== TO DO ==
Rewrite the stretch of the listing from the line containing "[113, 63, 228, 107]" through the end of the listing, putting "[0, 0, 375, 500]" in place of "[0, 0, 374, 499]" and leaving everything else unchanged.

== RAW DATA ==
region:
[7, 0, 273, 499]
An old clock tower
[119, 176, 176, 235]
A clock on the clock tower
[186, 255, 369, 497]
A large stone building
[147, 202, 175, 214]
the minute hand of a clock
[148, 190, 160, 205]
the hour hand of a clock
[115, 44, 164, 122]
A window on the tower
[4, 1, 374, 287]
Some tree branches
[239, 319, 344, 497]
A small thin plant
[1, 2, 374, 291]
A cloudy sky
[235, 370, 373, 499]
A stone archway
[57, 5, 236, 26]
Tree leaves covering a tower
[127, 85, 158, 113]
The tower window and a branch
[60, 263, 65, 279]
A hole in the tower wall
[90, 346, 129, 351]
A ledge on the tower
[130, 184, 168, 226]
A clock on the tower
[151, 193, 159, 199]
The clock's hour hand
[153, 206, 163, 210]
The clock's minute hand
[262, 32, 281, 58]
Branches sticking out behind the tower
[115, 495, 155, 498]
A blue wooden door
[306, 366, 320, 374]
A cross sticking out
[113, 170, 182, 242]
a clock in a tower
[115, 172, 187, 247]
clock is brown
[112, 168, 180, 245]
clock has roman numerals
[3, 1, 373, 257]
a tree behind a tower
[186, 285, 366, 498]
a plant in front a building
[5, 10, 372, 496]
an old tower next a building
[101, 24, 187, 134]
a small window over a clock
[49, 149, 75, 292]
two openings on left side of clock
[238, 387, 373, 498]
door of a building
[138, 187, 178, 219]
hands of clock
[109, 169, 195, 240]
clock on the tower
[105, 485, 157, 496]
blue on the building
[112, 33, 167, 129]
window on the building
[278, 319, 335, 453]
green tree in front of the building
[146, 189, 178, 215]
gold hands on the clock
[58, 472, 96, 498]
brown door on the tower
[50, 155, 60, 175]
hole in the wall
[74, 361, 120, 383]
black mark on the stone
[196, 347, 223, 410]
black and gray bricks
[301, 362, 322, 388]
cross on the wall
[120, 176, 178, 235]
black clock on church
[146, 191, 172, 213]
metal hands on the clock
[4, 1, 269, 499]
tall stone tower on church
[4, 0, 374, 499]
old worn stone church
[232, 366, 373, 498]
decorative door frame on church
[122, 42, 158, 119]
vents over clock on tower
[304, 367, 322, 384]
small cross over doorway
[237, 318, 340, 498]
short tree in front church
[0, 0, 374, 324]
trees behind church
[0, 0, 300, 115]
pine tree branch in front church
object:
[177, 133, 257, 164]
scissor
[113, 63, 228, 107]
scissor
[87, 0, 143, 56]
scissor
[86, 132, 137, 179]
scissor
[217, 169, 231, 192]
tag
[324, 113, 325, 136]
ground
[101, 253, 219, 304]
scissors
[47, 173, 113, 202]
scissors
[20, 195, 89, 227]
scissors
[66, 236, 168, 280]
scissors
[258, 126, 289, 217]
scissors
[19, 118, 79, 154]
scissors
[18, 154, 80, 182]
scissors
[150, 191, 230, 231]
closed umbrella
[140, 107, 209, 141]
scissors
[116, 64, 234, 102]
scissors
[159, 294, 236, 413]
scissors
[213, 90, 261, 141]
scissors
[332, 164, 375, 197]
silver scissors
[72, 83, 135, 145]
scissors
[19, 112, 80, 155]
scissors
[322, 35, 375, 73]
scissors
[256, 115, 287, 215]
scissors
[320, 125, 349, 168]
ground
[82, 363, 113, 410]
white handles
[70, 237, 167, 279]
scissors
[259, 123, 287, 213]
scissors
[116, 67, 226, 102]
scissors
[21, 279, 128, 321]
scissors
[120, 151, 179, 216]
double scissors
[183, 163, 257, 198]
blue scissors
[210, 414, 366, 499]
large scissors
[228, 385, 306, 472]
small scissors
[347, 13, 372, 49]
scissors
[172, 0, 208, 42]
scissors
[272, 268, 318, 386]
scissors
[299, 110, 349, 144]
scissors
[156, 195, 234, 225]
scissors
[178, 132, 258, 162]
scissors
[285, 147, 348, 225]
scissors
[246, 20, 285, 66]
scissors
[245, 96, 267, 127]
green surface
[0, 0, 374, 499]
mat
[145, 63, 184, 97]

== OUTPUT ==
[113, 63, 228, 107]
scissor
[87, 0, 143, 56]
scissor
[86, 132, 137, 179]
scissor
[217, 169, 231, 192]
tag
[324, 113, 325, 136]
ground
[101, 253, 219, 304]
scissors
[47, 173, 113, 202]
scissors
[20, 195, 89, 227]
scissors
[66, 236, 168, 280]
scissors
[258, 126, 289, 217]
scissors
[19, 118, 79, 154]
scissors
[18, 154, 80, 182]
scissors
[150, 191, 230, 231]
closed umbrella
[140, 107, 209, 141]
scissors
[116, 64, 234, 102]
scissors
[159, 294, 236, 413]
scissors
[213, 90, 261, 141]
scissors
[332, 164, 375, 197]
silver scissors
[72, 83, 135, 145]
scissors
[19, 112, 80, 155]
scissors
[322, 35, 375, 73]
scissors
[256, 115, 287, 215]
scissors
[320, 125, 349, 168]
ground
[82, 363, 113, 410]
white handles
[70, 237, 167, 279]
scissors
[259, 123, 287, 213]
scissors
[116, 67, 226, 102]
scissors
[21, 279, 128, 321]
scissors
[120, 151, 179, 216]
double scissors
[183, 163, 257, 198]
blue scissors
[210, 414, 366, 499]
large scissors
[228, 385, 306, 472]
small scissors
[347, 13, 372, 49]
scissors
[172, 0, 208, 42]
scissors
[272, 268, 318, 386]
scissors
[299, 110, 349, 144]
scissors
[156, 195, 234, 225]
scissors
[178, 132, 258, 162]
scissors
[285, 147, 348, 225]
scissors
[246, 20, 285, 66]
scissors
[245, 96, 267, 127]
green surface
[0, 0, 375, 500]
mat
[145, 63, 184, 97]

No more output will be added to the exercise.